Frogs In A Line

Time to put up the solution to the frogs puzzle from last time.

First of all, let us analyse what sort of move a frog can make, since we are trying to prove that the frogs cannot reach some configuration it makes sense to find some conserved quantity. First let us assume that the frogs start out on the locations [0,0], [0,1], [1,0], [1,1], that is the square they begin on.

Suppose we have a frog at [x1,y1] and another at [x2,y2] and frog 1 jumps frog 2. He then moves to [x1+2(x2-x1),y1+2(y2-y1)], that is, his position increases by double the distance between 1 and 2. First of all, this shows that if they start on integer coordinates, they must remain in integer coordinates, they cannot leave the integer grid through any moves. Anyway, our new frog position is [2x2-x1,2y2-y1]. Specifically, if the x location was even before the jump, it remains even after the jump, and if it was odd, it remains so, similarily for the y coordinate. So we have a conserved quantity for our frog motions. In particular since they start out [even,even], [even,odd], [odd,even], [odd,odd], they will remain so forever. So now we know that it is impossible for two frogs to ever be on the same location, since our frogs all have different parities. This also quickly shows we cannot ever have three frogs on a line that is lined up along our coordinate grid (the lines x=constant or y=constant), but it is less obvious that you cannot have three frogs on an angled line (ax+by=constant), I will show that now.

So, suppose you were to reach some configuration where the frogs are all on a line (at different places on the line of course, we know they cannot share a location). That line goes through infinitely many points on our grid, all spaced out a distance d apart. Identify the middle frog, and the other two frogs are distances u and v away from it. We can see that u and v must both be positive integer multiples of d, and if u=v we can have one frog jump to get two frogs on the same location, so u cannot equal v. Suppose u is less than v (if not, rename u and v), have the frog that is distance u away jump over the middle frog. The jumping frog will become the new middle frog and the distances are now u and v-u. Call the smaller of these two u' and the larger one v'. We can see that u'+v'=v, so u'+v' is smaller than u+v. If u' does not equal v', then repeat the process, have the frog u' away jump the middle frog. We will keep repeating this process, and each time we do, we make u and v smaller numbers. But they are always integer multiples of d so eventually we will get to a point where two frogs must share a location (it cannot take more than the initial (u+v)/d steps to do this). At this point we have a contradiction.

I suppose one could also analyse ax+by=c for values of x and y being even and odd and show that you won't have three frogs on a line without breaking the parity rule, but then you have to go through all sorts of arguments about a, b, and c being integers first. Its not really any harder that way, but I find the argument of the previous paragraph more compelling.
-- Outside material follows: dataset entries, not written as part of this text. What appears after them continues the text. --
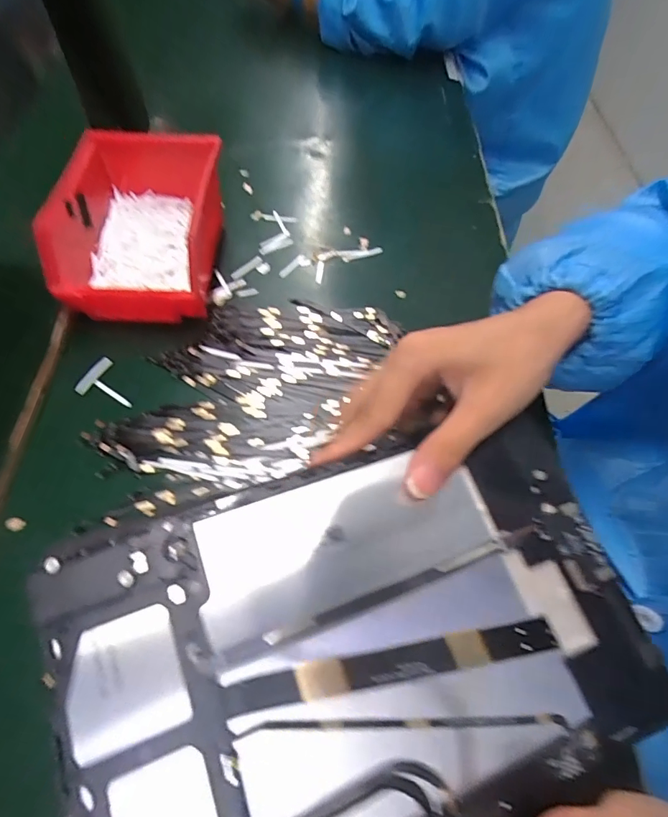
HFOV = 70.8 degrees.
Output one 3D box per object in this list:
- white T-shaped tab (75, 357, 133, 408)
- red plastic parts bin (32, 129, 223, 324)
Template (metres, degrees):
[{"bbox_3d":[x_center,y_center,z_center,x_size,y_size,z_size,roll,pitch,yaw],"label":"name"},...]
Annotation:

If you want a follow up problem to this, it was given in the comments last time, show that you cannot ever have the four frogs arrange themselves into a larger square. The solution was also given in the comments, so I won't go over it.

1 comment:

Ben Williams said...

This solution, in fancy language, reduces the problem from the lattice Z^2 to the vector space F^2 where F is Z/2. That is, instead of thinking about (a,b) where a, b are integers, we think of a and b as simply being even or odd, or 1 or 0. From now on, I'll just write (1,0) etc to indicate a point in F^2.

The solution observes that the positions of the frogs (reduced to F^2) do not change at all when they 'jump'.
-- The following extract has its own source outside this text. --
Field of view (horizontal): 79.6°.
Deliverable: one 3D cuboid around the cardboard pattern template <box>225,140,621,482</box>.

It is the case that F is a field, which has the implication that all lines in F^2 are equivalent. That is, for any two lines L, M in F^2 (and there are only 6, but the argument works for K^n where K is any field and n is any integer) there is a symmetry of F^2 taking L to M. To see this, it suffices to show that there is a symmetry taking a given line, L, to a standard line such as x=0. A translation can be used to ensure L passes through the origin. Then L takes the form t(a,b) where t is a parameter and (a,b) is a nonzero vector. Because (a,b) is nonzero, we can use it as the first column of some invertible matrix, A, and then we find that A^(-1) will translate our line L to the line x=0.
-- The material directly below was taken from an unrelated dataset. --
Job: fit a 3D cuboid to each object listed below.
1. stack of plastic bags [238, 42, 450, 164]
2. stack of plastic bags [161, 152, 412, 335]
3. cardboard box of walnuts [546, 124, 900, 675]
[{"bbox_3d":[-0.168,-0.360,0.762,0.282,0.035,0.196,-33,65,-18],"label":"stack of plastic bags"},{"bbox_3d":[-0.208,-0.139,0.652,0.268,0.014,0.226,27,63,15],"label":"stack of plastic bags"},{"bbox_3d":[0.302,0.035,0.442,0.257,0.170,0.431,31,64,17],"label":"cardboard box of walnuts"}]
Notably, every line in F^2 has the same number of points on it as x=0 does, which is 2: (0,0), (0,1). This means that at no stage can three frogs lie on a line in Z^2, since we could reduce to F^2 and discover three frogs, each at a different point of F^2, lying on a line in F^2, which is a contradiction.

This line of argumentation gets you out of discussing cases (at the considerable expense of having to have already developed a theory of affine symmetries of general vector spaces).

This question is interesting because it starts to raise questions about how one should even go about defining 'a line' in general. Clearly we don't want something stupid like 'all multiples of (2,2)' to be a line in Z^2.